Gene Wolfe's novels are always tricky things, carefully constructed to provide the minimum amount of information the reader needs and artfully arranged to conceal that information from any readers not sufficiently engaged. It's a cliche to say that the reader does half the work of making a book come alive, but, with Wolfe, both the author and the reader are working much harder than they typically would. Sometimes, as with the breathtaking but utterly insular "Short Sun" books or in Wolfe's great novel Peace, the trip is more than worth the bother. And sometimes, as with the recent "Wizard Knight" duology and odd misfits like Free Live Free, the reader is left wondering why he bothered to put in so much effort. (Of course, it may be, in the case of those latter books, that the reader has not quite put in enough effort.)

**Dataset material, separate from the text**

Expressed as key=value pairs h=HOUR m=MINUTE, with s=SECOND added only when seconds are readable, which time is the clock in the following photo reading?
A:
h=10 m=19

The Sorcerer's House falls on the Wolfe continuum closer to the first group than to the second; it also falls on the other axis of Wolfeness -- determining how readily it gives up its secrets -- towards the end of clarity and transparency, with Pandora by Holly Hollander and There Are Doors. It's an epistolary novel, told entirely in the letters sent by a middle-aged ex-con, Baxter Dunn, and in the letters sent to Baxter by various others.

Baxter has recently left prison -- he was incarcerated for a crime he did commit, the details of which come out in the course of the novel -- and has landed in an unnamed town in what I assume is the Upper Midwest, sometime in the last few decades. He writes often to his twin brother George, the successful and conventional one. Baxter had been a scholar of some kind, firmly ensconced in some university somewhere, but the details of his past stay out of focus -- he's telling this story in letters to people who already know his past, and so he doesn't talk about that much.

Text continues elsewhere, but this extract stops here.